> **PROMPT**
Rewrite the listing below, changing every "catalogue" to "catalog" and keeping everything else the same.
++++ DATASET CONTENT ++++
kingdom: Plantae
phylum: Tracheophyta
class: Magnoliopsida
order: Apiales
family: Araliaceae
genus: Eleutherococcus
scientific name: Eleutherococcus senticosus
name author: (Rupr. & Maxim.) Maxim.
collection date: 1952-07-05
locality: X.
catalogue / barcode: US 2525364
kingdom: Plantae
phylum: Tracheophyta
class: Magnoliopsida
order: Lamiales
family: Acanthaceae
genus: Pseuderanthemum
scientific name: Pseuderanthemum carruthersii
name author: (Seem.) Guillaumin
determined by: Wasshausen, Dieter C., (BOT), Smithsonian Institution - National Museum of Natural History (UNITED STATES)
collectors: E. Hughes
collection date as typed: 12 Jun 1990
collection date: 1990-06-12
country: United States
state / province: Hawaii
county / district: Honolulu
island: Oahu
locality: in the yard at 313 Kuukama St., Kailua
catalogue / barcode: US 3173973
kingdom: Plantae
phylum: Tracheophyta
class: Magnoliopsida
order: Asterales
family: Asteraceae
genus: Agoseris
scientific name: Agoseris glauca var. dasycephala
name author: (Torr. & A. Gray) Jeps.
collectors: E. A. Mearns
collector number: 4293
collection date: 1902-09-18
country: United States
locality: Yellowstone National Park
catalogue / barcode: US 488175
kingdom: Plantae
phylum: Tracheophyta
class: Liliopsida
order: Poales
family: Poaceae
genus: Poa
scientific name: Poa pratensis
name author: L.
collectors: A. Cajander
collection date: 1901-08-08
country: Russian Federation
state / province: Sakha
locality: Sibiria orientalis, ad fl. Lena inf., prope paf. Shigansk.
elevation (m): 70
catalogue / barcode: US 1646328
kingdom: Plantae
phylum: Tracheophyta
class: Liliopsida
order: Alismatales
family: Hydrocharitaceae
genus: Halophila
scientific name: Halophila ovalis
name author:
++++
> **EXERCISE OUTPUT**
kingdom: Plantae
phylum: Tracheophyta
class: Magnoliopsida
order: Apiales
family: Araliaceae
genus: Eleutherococcus
scientific name: Eleutherococcus senticosus
name author: (Rupr. & Maxim.) Maxim.
collection date: 1952-07-05
locality: X.
catalog / barcode: US 2525364
kingdom: Plantae
phylum: Tracheophyta
class: Magnoliopsida
order: Lamiales
family: Acanthaceae
genus: Pseuderanthemum
scientific name: Pseuderanthemum carruthersii
name author: (Seem.) Guillaumin
determined by: Wasshausen, Dieter C., (BOT), Smithsonian Institution - National Museum of Natural History (UNITED STATES)
collectors: E. Hughes
collection date as typed: 12 Jun 1990
collection date: 1990-06-12
country: United States
state / province: Hawaii
county / district: Honolulu
island: Oahu
locality: in the yard at 313 Kuukama St., Kailua
catalog / barcode: US 3173973
kingdom: Plantae
phylum: Tracheophyta
class: Magnoliopsida
order: Asterales
family: Asteraceae
genus: Agoseris
scientific name: Agoseris glauca var. dasycephala
name author: (Torr. & A. Gray) Jeps.
collectors: E. A. Mearns
collector number: 4293
collection date: 1902-09-18
country: United States
locality: Yellowstone National Park
catalog / barcode: US 488175
kingdom: Plantae
phylum: Tracheophyta
class: Liliopsida
order: Poales
family: Poaceae
genus: Poa
scientific name: Poa pratensis
name author: L.
collectors: A. Cajander
collection date: 1901-08-08
country: Russian Federation
state / province: Sakha
locality: Sibiria orientalis, ad fl. Lena inf., prope paf. Shigansk.
elevation (m): 70
catalog / barcode: US 1646328
kingdom: Plantae
phylum: Tracheophyta
class: Liliopsida
order: Alismatales
family: Hydrocharitaceae
genus: Halophila
scientific name: Halophila ovalis
name author:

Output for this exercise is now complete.